-- Opening Marker --
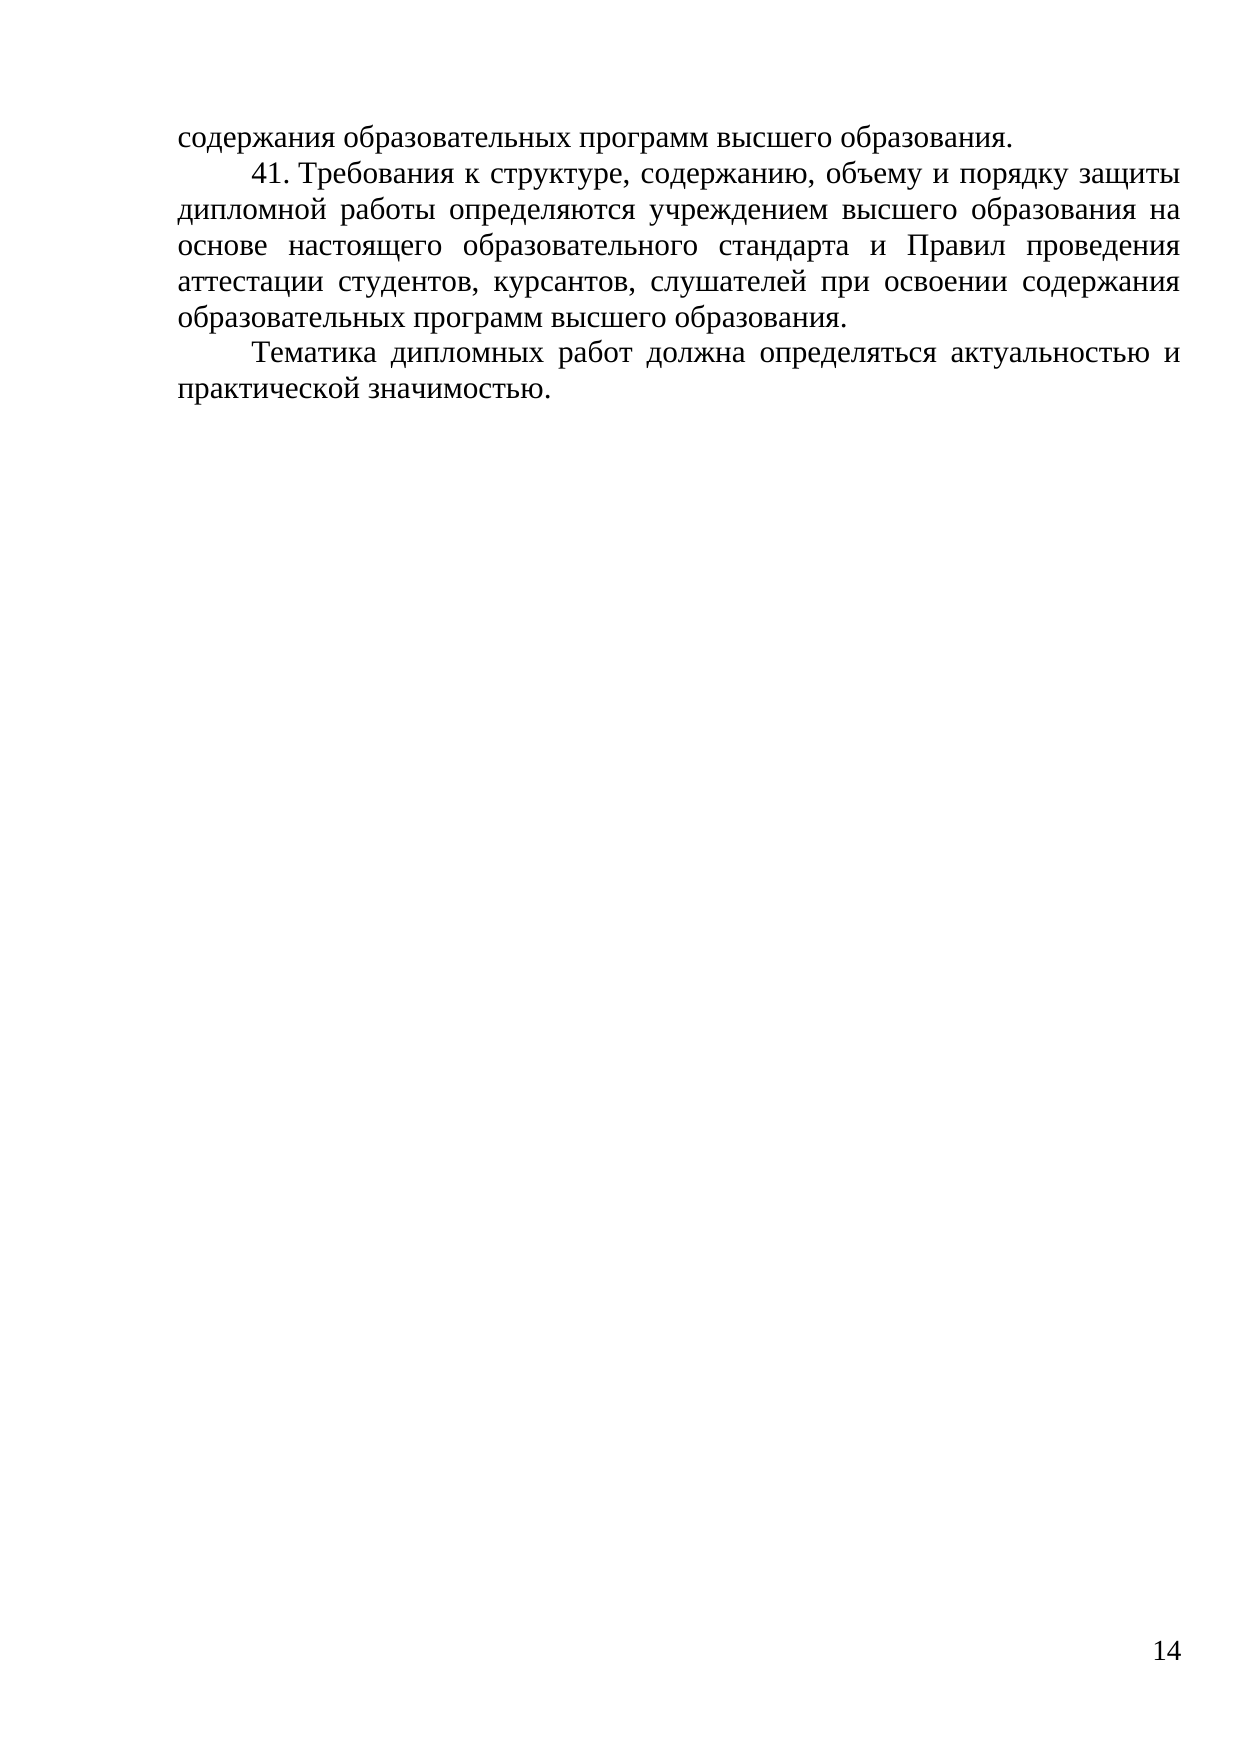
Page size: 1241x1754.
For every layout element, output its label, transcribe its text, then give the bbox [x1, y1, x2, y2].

text Тематика дипломных работ должна определяться актуальностью и практической значимостью. [177, 334, 1181, 406]
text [177, 118, 1181, 154]
text 41. Требования к структуре, содержанию, объему и порядку защиты дипломной работы определяются учреждением высшего образования на основе настоящего образовательного стандарта и Правил проведения аттестации студентов, курсантов, слушателей при освоении содержания образовательных программ высшего образования. [177, 154, 1181, 334]
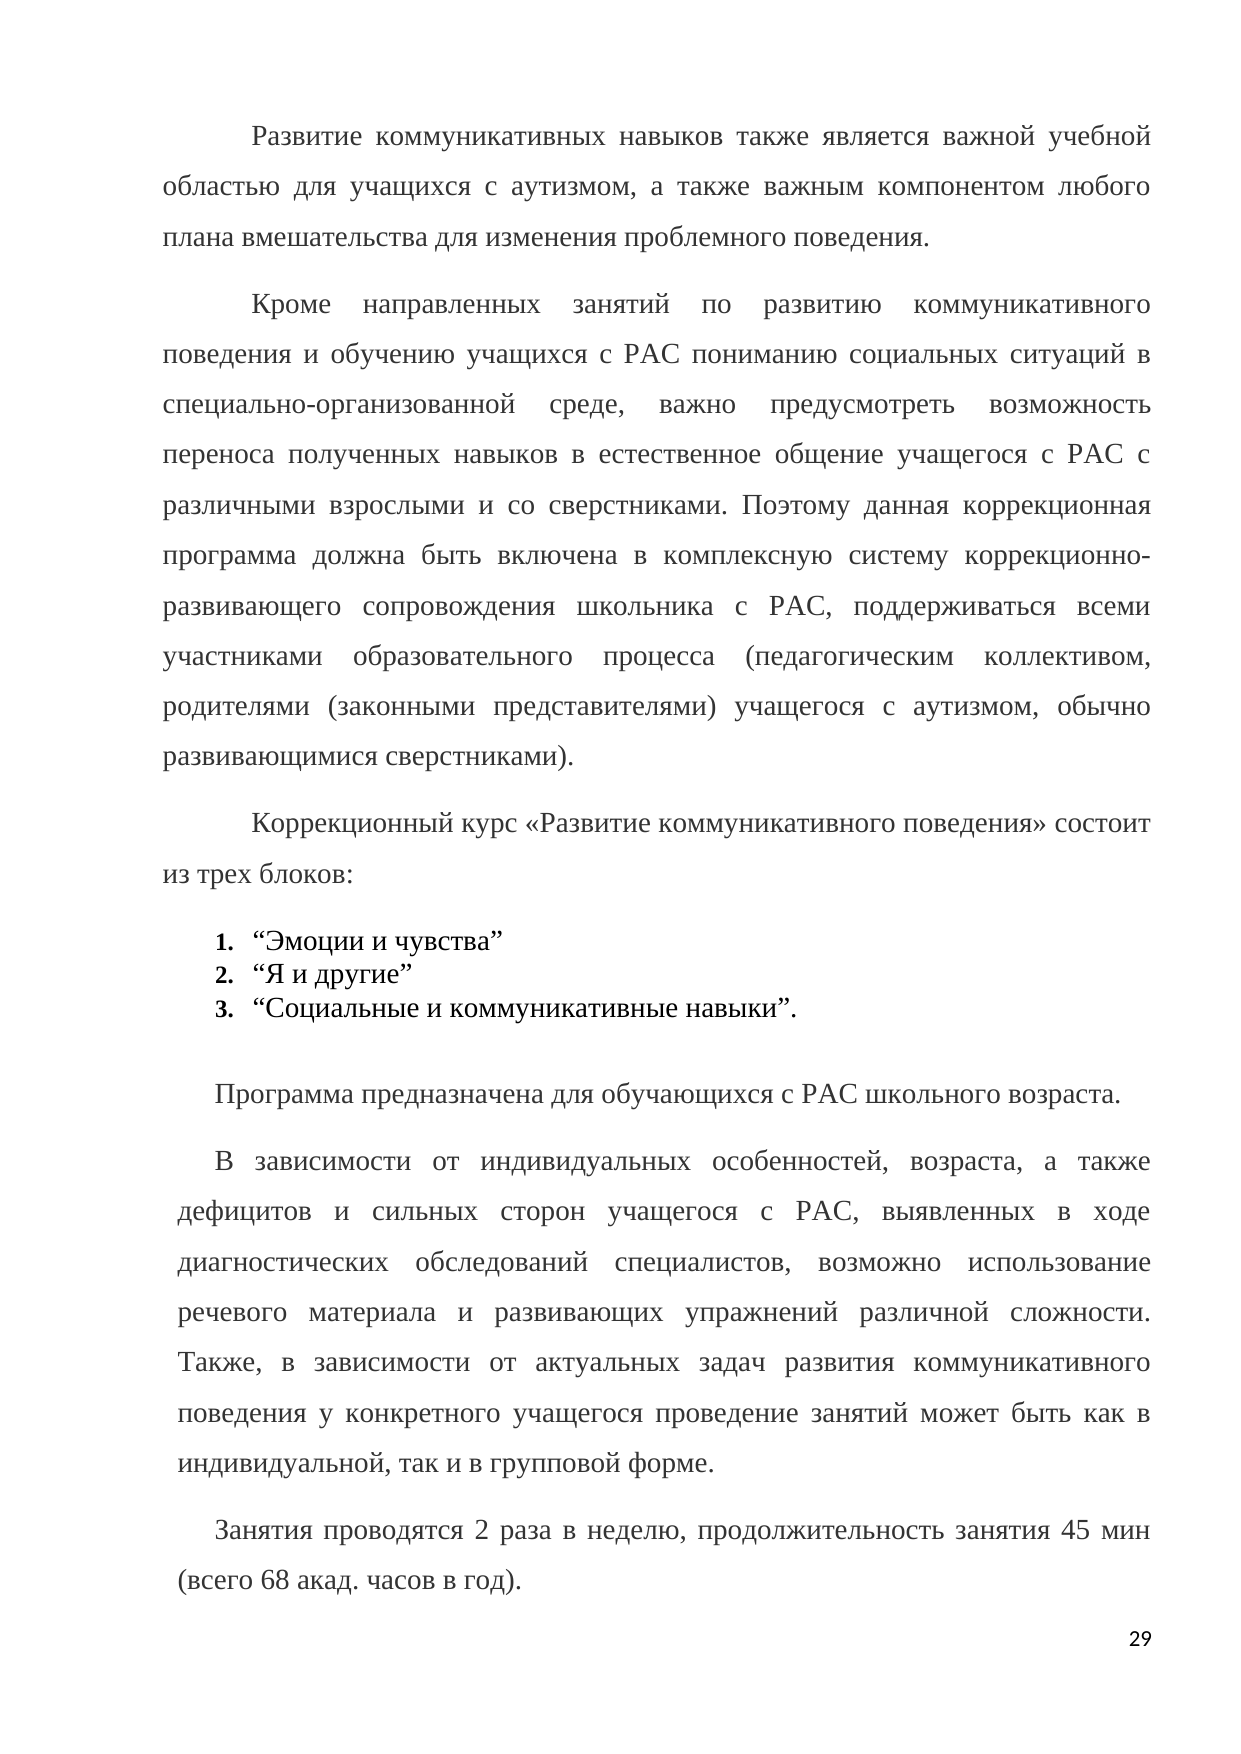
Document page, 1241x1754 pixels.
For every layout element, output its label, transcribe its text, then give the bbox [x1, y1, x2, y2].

text Коррекционный курс «Развитие коммуникативного поведения» состоит из трех блоков: [162, 806, 1152, 889]
text В зависимости от индивидуальных особенностей, возраста, а также дефицитов и сильных сторон учащегося с РАС, выявленных в ходе диагностических обследований специалистов, возможно использование речевого материала и развивающих упражнений различной сложности. Также, в зависимости от актуальных задач развития коммуникативного поведения у конкретного учащегося проведение занятий может быть как в индивидуальной, так и в групповой форме. [177, 1143, 1152, 1479]
list “Эмоции и чувства” [215, 923, 1152, 956]
list “Социальные и коммуникативные навыки”. [215, 990, 1152, 1023]
text Программа предназначена для обучающихся с РАС школьного возраста. [177, 1076, 1152, 1110]
text Занятия проводятся 2 раза в неделю, продолжительность занятия 45 мин (всего 68 акад. часов в год). [177, 1512, 1152, 1596]
text Развитие коммуникативных навыков также является важной учебной областью для учащихся с аутизмом, а также важным компонентом любого плана вмешательства для изменения проблемного поведения. [162, 118, 1152, 252]
list “Я и другие” [215, 956, 1152, 990]
text Кроме направленных занятий по развитию коммуникативного поведения и обучению учащихся с РАС пониманию социальных ситуаций в специально-организованной среде, важно предусмотреть возможность переноса полученных навыков в естественное общение учащегося с РАС с различными взрослыми и со сверстниками. Поэтому данная коррекционная программа должна быть включена в комплексную систему коррекционно-развивающего сопровождения школьника с РАС, поддерживаться всеми участниками образовательного процесса (педагогическим коллективом, родителями (законными представителями) учащегося с аутизмом, обычно развивающимися сверстниками). [162, 286, 1152, 772]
-- Closing Marker --
## Problem:
Leaving all pictures aside, quote each record exactly.

## The completed task:
Page size: 1241x1754.
For every layout element, output its label, transcribe its text, then give the bbox [x1, y1, x2, y2].

text Тематика дипломных работ должна определяться актуальностью и практической значимостью. [177, 334, 1181, 406]
text [177, 118, 1181, 154]
text 41. Требования к структуре, содержанию, объему и порядку защиты дипломной работы определяются учреждением высшего образования на основе настоящего образовательного стандарта и Правил проведения аттестации студентов, курсантов, слушателей при освоении содержания образовательных программ высшего образования. [177, 154, 1181, 334]
Document page, 1241x1754 pixels.
For every layout element, output its label, transcribe its text, then give the bbox [x1, y1, x2, y2].

text Коррекционный курс «Развитие коммуникативного поведения» состоит из трех блоков: [162, 806, 1152, 889]
text В зависимости от индивидуальных особенностей, возраста, а также дефицитов и сильных сторон учащегося с РАС, выявленных в ходе диагностических обследований специалистов, возможно использование речевого материала и развивающих упражнений различной сложности. Также, в зависимости от актуальных задач развития коммуникативного поведения у конкретного учащегося проведение занятий может быть как в индивидуальной, так и в групповой форме. [177, 1143, 1152, 1479]
list “Эмоции и чувства” [215, 923, 1152, 956]
list “Социальные и коммуникативные навыки”. [215, 990, 1152, 1023]
text Программа предназначена для обучающихся с РАС школьного возраста. [177, 1076, 1152, 1110]
text Занятия проводятся 2 раза в неделю, продолжительность занятия 45 мин (всего 68 акад. часов в год). [177, 1512, 1152, 1596]
text Развитие коммуникативных навыков также является важной учебной областью для учащихся с аутизмом, а также важным компонентом любого плана вмешательства для изменения проблемного поведения. [162, 118, 1152, 252]
list “Я и другие” [215, 956, 1152, 990]
text Кроме направленных занятий по развитию коммуникативного поведения и обучению учащихся с РАС пониманию социальных ситуаций в специально-организованной среде, важно предусмотреть возможность переноса полученных навыков в естественное общение учащегося с РАС с различными взрослыми и со сверстниками. Поэтому данная коррекционная программа должна быть включена в комплексную систему коррекционно-развивающего сопровождения школьника с РАС, поддерживаться всеми участниками образовательного процесса (педагогическим коллективом, родителями (законными представителями) учащегося с аутизмом, обычно развивающимися сверстниками). [162, 286, 1152, 772]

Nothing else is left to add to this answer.